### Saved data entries
^^^^^^^^^^^^^^^^
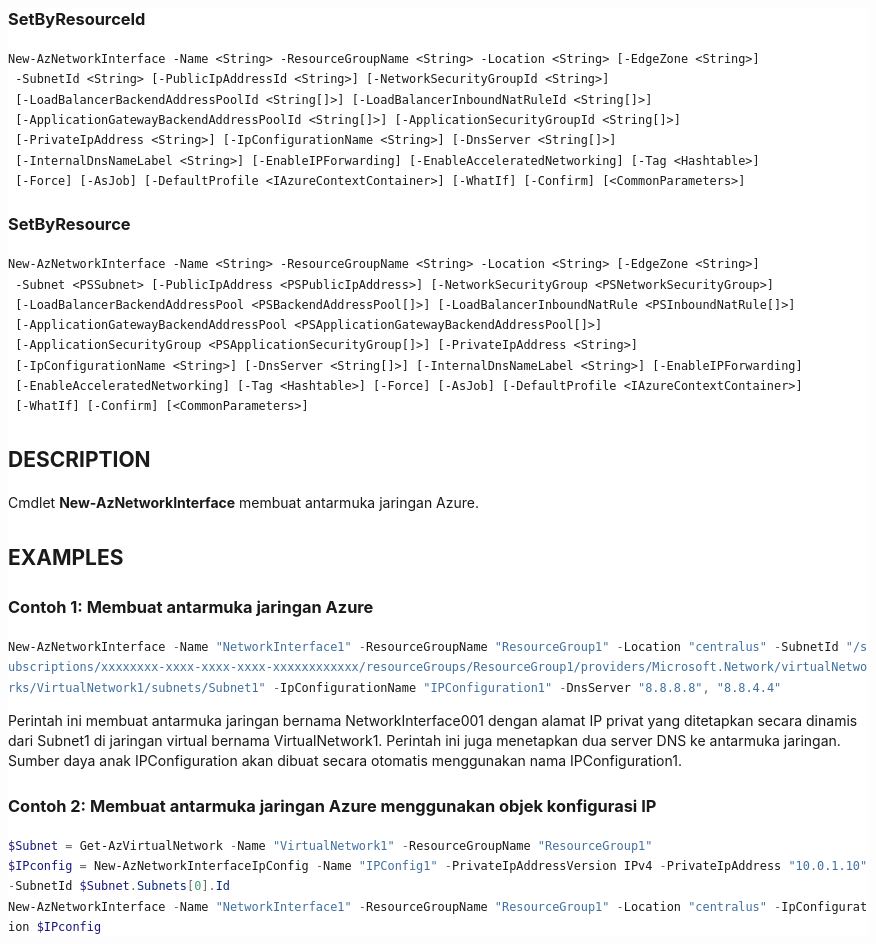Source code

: ### SetByResourceId
```
New-AzNetworkInterface -Name <String> -ResourceGroupName <String> -Location <String> [-EdgeZone <String>]
 -SubnetId <String> [-PublicIpAddressId <String>] [-NetworkSecurityGroupId <String>]
 [-LoadBalancerBackendAddressPoolId <String[]>] [-LoadBalancerInboundNatRuleId <String[]>]
 [-ApplicationGatewayBackendAddressPoolId <String[]>] [-ApplicationSecurityGroupId <String[]>]
 [-PrivateIpAddress <String>] [-IpConfigurationName <String>] [-DnsServer <String[]>]
 [-InternalDnsNameLabel <String>] [-EnableIPForwarding] [-EnableAcceleratedNetworking] [-Tag <Hashtable>]
 [-Force] [-AsJob] [-DefaultProfile <IAzureContextContainer>] [-WhatIf] [-Confirm] [<CommonParameters>]
```

### SetByResource
```
New-AzNetworkInterface -Name <String> -ResourceGroupName <String> -Location <String> [-EdgeZone <String>]
 -Subnet <PSSubnet> [-PublicIpAddress <PSPublicIpAddress>] [-NetworkSecurityGroup <PSNetworkSecurityGroup>]
 [-LoadBalancerBackendAddressPool <PSBackendAddressPool[]>] [-LoadBalancerInboundNatRule <PSInboundNatRule[]>]
 [-ApplicationGatewayBackendAddressPool <PSApplicationGatewayBackendAddressPool[]>]
 [-ApplicationSecurityGroup <PSApplicationSecurityGroup[]>] [-PrivateIpAddress <String>]
 [-IpConfigurationName <String>] [-DnsServer <String[]>] [-InternalDnsNameLabel <String>] [-EnableIPForwarding]
 [-EnableAcceleratedNetworking] [-Tag <Hashtable>] [-Force] [-AsJob] [-DefaultProfile <IAzureContextContainer>]
 [-WhatIf] [-Confirm] [<CommonParameters>]
```

## DESCRIPTION
Cmdlet **New-AzNetworkInterface** membuat antarmuka jaringan Azure.

## EXAMPLES

### Contoh 1: Membuat antarmuka jaringan Azure
```powershell
New-AzNetworkInterface -Name "NetworkInterface1" -ResourceGroupName "ResourceGroup1" -Location "centralus" -SubnetId "/subscriptions/xxxxxxxx-xxxx-xxxx-xxxx-xxxxxxxxxxxx/resourceGroups/ResourceGroup1/providers/Microsoft.Network/virtualNetworks/VirtualNetwork1/subnets/Subnet1" -IpConfigurationName "IPConfiguration1" -DnsServer "8.8.8.8", "8.8.4.4"
```

Perintah ini membuat antarmuka jaringan bernama NetworkInterface001 dengan alamat IP privat yang ditetapkan secara dinamis dari Subnet1 di jaringan virtual bernama VirtualNetwork1. Perintah ini juga menetapkan dua server DNS ke antarmuka jaringan. Sumber daya anak IPConfiguration akan dibuat secara otomatis menggunakan nama IPConfiguration1.

### Contoh 2: Membuat antarmuka jaringan Azure menggunakan objek konfigurasi IP
```powershell
$Subnet = Get-AzVirtualNetwork -Name "VirtualNetwork1" -ResourceGroupName "ResourceGroup1" 
$IPconfig = New-AzNetworkInterfaceIpConfig -Name "IPConfig1" -PrivateIpAddressVersion IPv4 -PrivateIpAddress "10.0.1.10" -SubnetId $Subnet.Subnets[0].Id
New-AzNetworkInterface -Name "NetworkInterface1" -ResourceGroupName "ResourceGroup1" -Location "centralus" -IpConfiguration $IPconfig
```
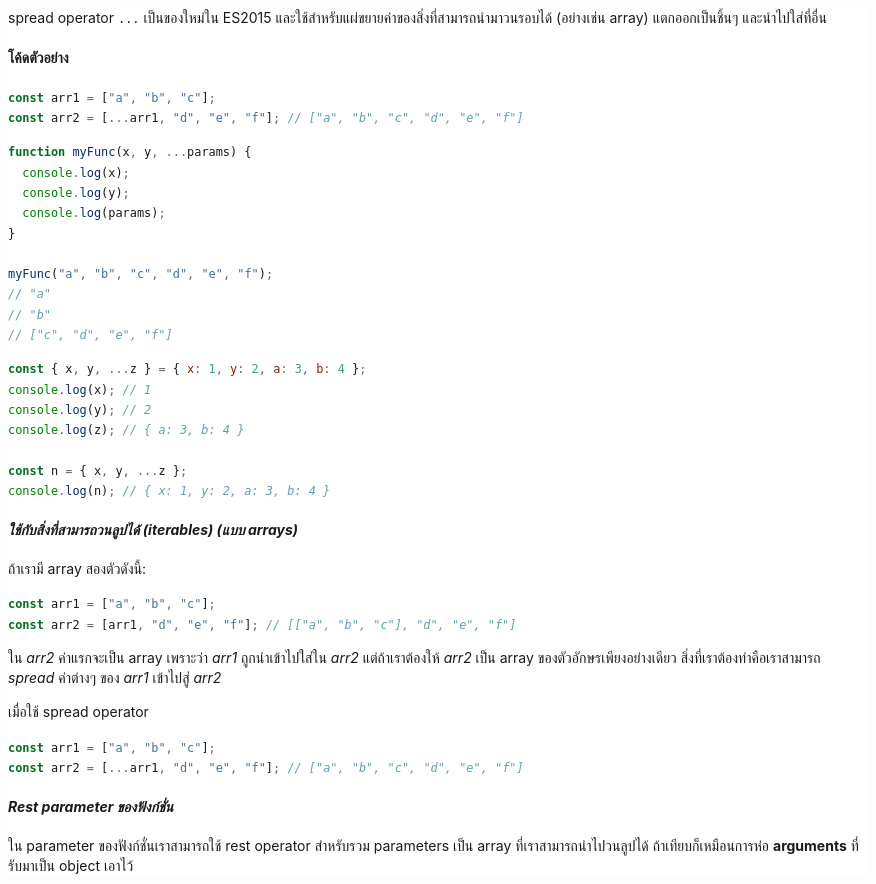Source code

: spread operator `...` เป็นของใหม่ใน ES2015 และใช้สำหรับแผ่ขยายค่าของสิ่งที่สามารถนำมาวนรอบได้ (อย่างเช่น array) แตกออกเป็นชิ้นๆ และนำไปใส่ที่อื่น

#### โค้ดตัวอย่าง

```js
const arr1 = ["a", "b", "c"];
const arr2 = [...arr1, "d", "e", "f"]; // ["a", "b", "c", "d", "e", "f"]
```

```js
function myFunc(x, y, ...params) {
  console.log(x);
  console.log(y);
  console.log(params);
}

myFunc("a", "b", "c", "d", "e", "f");
// "a"
// "b"
// ["c", "d", "e", "f"]
```

```js
const { x, y, ...z } = { x: 1, y: 2, a: 3, b: 4 };
console.log(x); // 1
console.log(y); // 2
console.log(z); // { a: 3, b: 4 }

const n = { x, y, ...z };
console.log(n); // { x: 1, y: 2, a: 3, b: 4 }
```

#### **_ใช้กับสิ่งที่สามารถวนลูปได้ (iterables) (แบบ arrays)_**

ถ้าเรามี array สองตัวดังนี้:

```js
const arr1 = ["a", "b", "c"];
const arr2 = [arr1, "d", "e", "f"]; // [["a", "b", "c"], "d", "e", "f"]
```

ใน _arr2_ ค่าแรกจะเป็น array เพราะว่า _arr1_ ถูกนำเข้าไปใส่ใน _arr2_ แต่ถ้าเราต้องให้ _arr2_ เป็น array ของตัวอักษรเพียงอย่างเดียว สิ่งที่เราต้องทำคือเราสามารถ _spread_ ค่าต่างๆ ของ _arr1_ เข้าไปสู่ _arr2_

เมื่อใช้ spread operator

```js
const arr1 = ["a", "b", "c"];
const arr2 = [...arr1, "d", "e", "f"]; // ["a", "b", "c", "d", "e", "f"]
```

#### **_Rest parameter ของฟังก์ชั่น_**

ใน parameter ของฟังก์ชั่นเราสามารถใช้ rest operator สำหรับรวม parameters เป็น array ที่เราสามารถนำไปวนลูปได้ ถ้าเทียบก็เหมือนการห่อ **arguments** ที่รับมาเป็น object เอาไว้
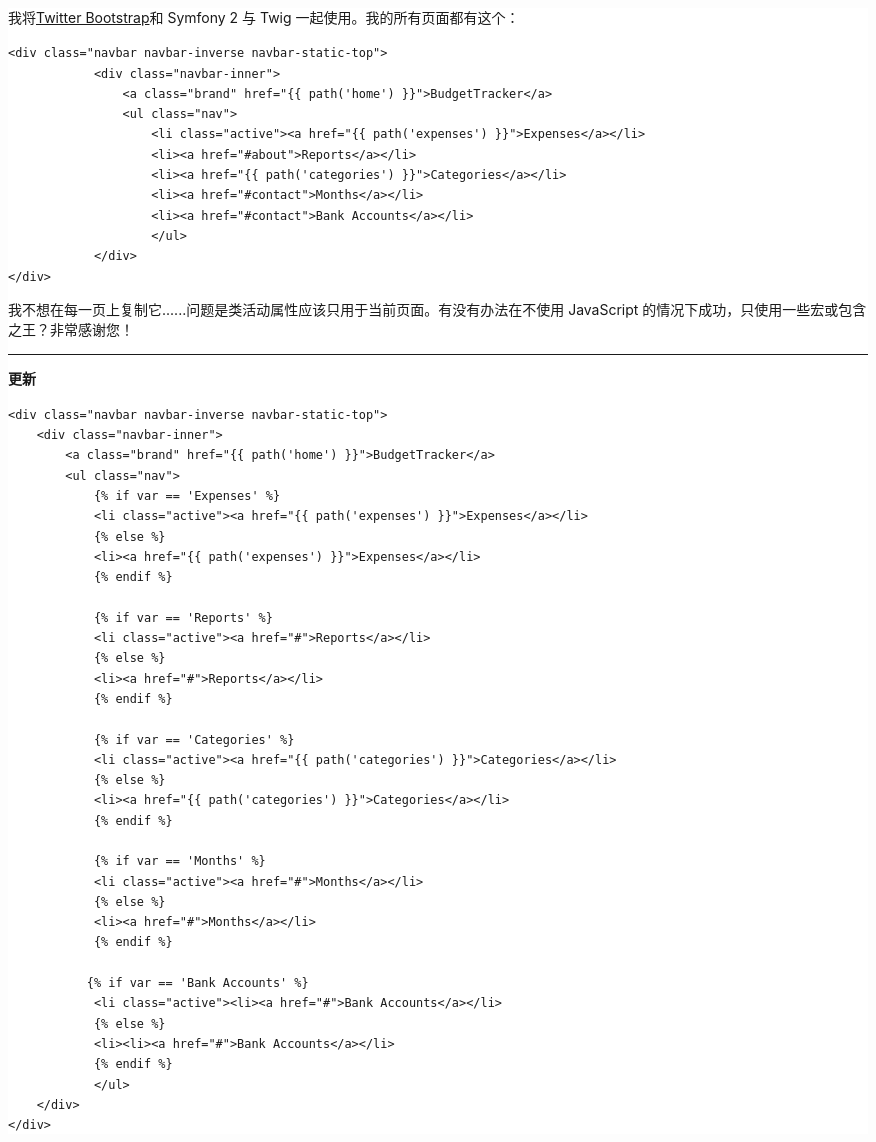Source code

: 我将[Twitter Bootstrap](http://getbootstrap.com/)和 Symfony 2 与 Twig 一起使用。我的所有页面都有这个：

```
<div class="navbar navbar-inverse navbar-static-top"> 
            <div class="navbar-inner">
                <a class="brand" href="{{ path('home') }}">BudgetTracker</a>
                <ul class="nav">
                    <li class="active"><a href="{{ path('expenses') }}">Expenses</a></li>
                    <li><a href="#about">Reports</a></li>
                    <li><a href="{{ path('categories') }}">Categories</a></li>
                    <li><a href="#contact">Months</a></li>
                    <li><a href="#contact">Bank Accounts</a></li>
                    </ul>
            </div>
</div> 
```

我不想在每一页上复制它......问题是类活动属性应该只用于当前页面。有没有办法在不使用 JavaScript 的情况下成功，只使用一些宏或包含之王？非常感谢您！

* * *

**更新**

```
<div class="navbar navbar-inverse navbar-static-top"> 
    <div class="navbar-inner">
        <a class="brand" href="{{ path('home') }}">BudgetTracker</a>
        <ul class="nav">
            {% if var == 'Expenses' %}
            <li class="active"><a href="{{ path('expenses') }}">Expenses</a></li>
            {% else %}
            <li><a href="{{ path('expenses') }}">Expenses</a></li>
            {% endif %}

            {% if var == 'Reports' %}
            <li class="active"><a href="#">Reports</a></li>
            {% else %}
            <li><a href="#">Reports</a></li>
            {% endif %}

            {% if var == 'Categories' %}
            <li class="active"><a href="{{ path('categories') }}">Categories</a></li>
            {% else %}
            <li><a href="{{ path('categories') }}">Categories</a></li>
            {% endif %}

            {% if var == 'Months' %}
            <li class="active"><a href="#">Months</a></li>
            {% else %}
            <li><a href="#">Months</a></li>
            {% endif %}

           {% if var == 'Bank Accounts' %}
            <li class="active"><li><a href="#">Bank Accounts</a></li>
            {% else %}
            <li><li><a href="#">Bank Accounts</a></li>
            {% endif %} 
            </ul>
    </div>
</div> 
```
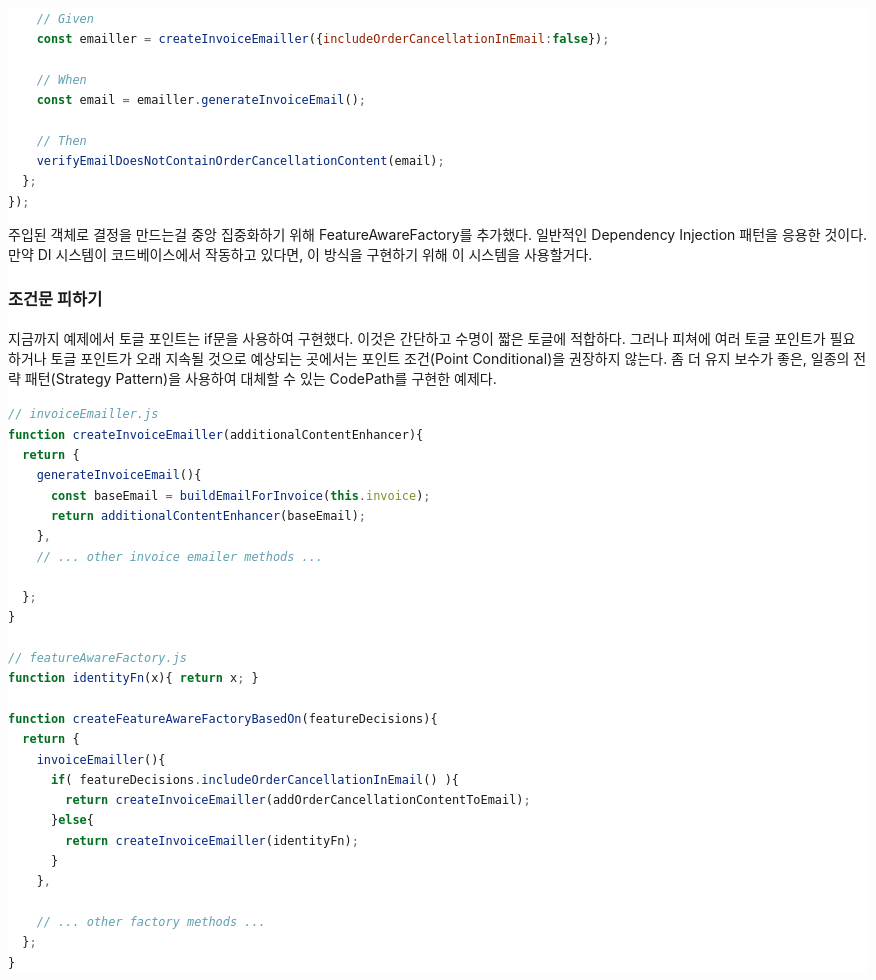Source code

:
 ```javascript
    // Given 
    const emailler = createInvoiceEmailler({includeOrderCancellationInEmail:false});

    // When
    const email = emailler.generateInvoiceEmail();

    // Then
    verifyEmailDoesNotContainOrderCancellationContent(email);
  };
});
```

주입된 객체로 결정을 만드는걸 중앙 집중화하기 위해 FeatureAwareFactory를 추가했다. 일반적인 Dependency Injection 패턴을 응용한 것이다. 만약 DI 시스템이 코드베이스에서 작동하고 있다면, 이 방식을 구현하기 위해 이 시스템을 사용할거다.

### 조건문 피하기

지금까지 예제에서 토글 포인트는 if문을 사용하여 구현했다. 이것은 간단하고 수명이 짧은 토글에 적합하다. 그러나 피쳐에 여러 토글 포인트가 필요하거나 토글 포인트가 오래 지속될 것으로 예상되는 곳에서는 포인트 조건(Point Conditional)을 권장하지 않는다. 좀 더 유지 보수가 좋은, 일종의 전략 패턴(Strategy Pattern)을 사용하여 대체할 수 있는 CodePath를 구현한 예제다.

```javascript
// invoiceEmailler.js
function createInvoiceEmailler(additionalContentEnhancer){
  return {
    generateInvoiceEmail(){
      const baseEmail = buildEmailForInvoice(this.invoice);
      return additionalContentEnhancer(baseEmail);
    },
    // ... other invoice emailer methods ...

  };
}

// featureAwareFactory.js
function identityFn(x){ return x; }

function createFeatureAwareFactoryBasedOn(featureDecisions){
  return {
    invoiceEmailler(){
      if( featureDecisions.includeOrderCancellationInEmail() ){
        return createInvoiceEmailler(addOrderCancellationContentToEmail);
      }else{
        return createInvoiceEmailler(identityFn);
      }
    },

    // ... other factory methods ...
  };
}
```
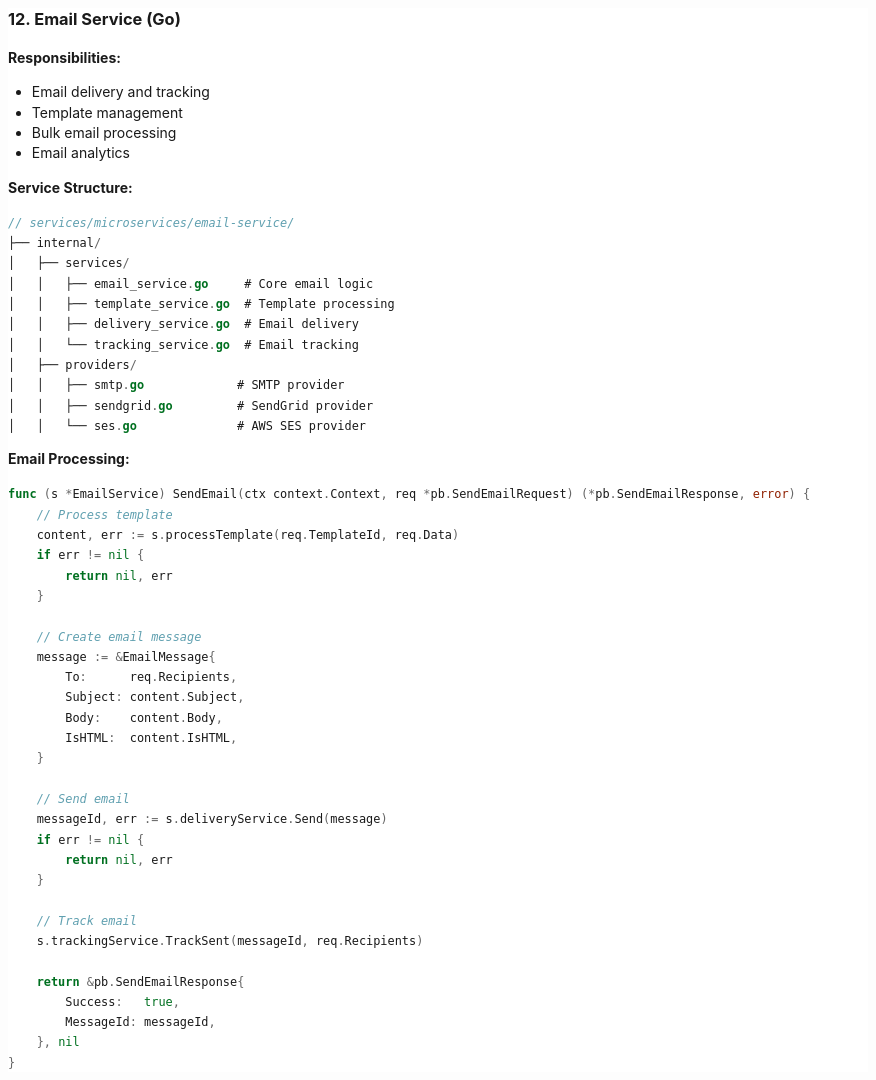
 ```go
```

### 12. Email Service (Go)

**Responsibilities:**
- Email delivery and tracking
- Template management
- Bulk email processing
- Email analytics

**Service Structure:**
```go
// services/microservices/email-service/
├── internal/
│   ├── services/
│   │   ├── email_service.go     # Core email logic
│   │   ├── template_service.go  # Template processing
│   │   ├── delivery_service.go  # Email delivery
│   │   └── tracking_service.go  # Email tracking
│   ├── providers/
│   │   ├── smtp.go             # SMTP provider
│   │   ├── sendgrid.go         # SendGrid provider
│   │   └── ses.go              # AWS SES provider
```

**Email Processing:**
```go
func (s *EmailService) SendEmail(ctx context.Context, req *pb.SendEmailRequest) (*pb.SendEmailResponse, error) {
    // Process template
    content, err := s.processTemplate(req.TemplateId, req.Data)
    if err != nil {
        return nil, err
    }
    
    // Create email message
    message := &EmailMessage{
        To:      req.Recipients,
        Subject: content.Subject,
        Body:    content.Body,
        IsHTML:  content.IsHTML,
    }
    
    // Send email
    messageId, err := s.deliveryService.Send(message)
    if err != nil {
        return nil, err
    }
    
    // Track email
    s.trackingService.TrackSent(messageId, req.Recipients)
    
    return &pb.SendEmailResponse{
        Success:   true,
        MessageId: messageId,
    }, nil
}
```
^^^^^^^^^^^^^^^^
Whenever "myFunc" occurs in a line above, copy that line.

### RESULT OF THIS EXERCISE
function myFunc(x, y, ...params) {
myFunc("a", "b", "c", "d", "e", "f");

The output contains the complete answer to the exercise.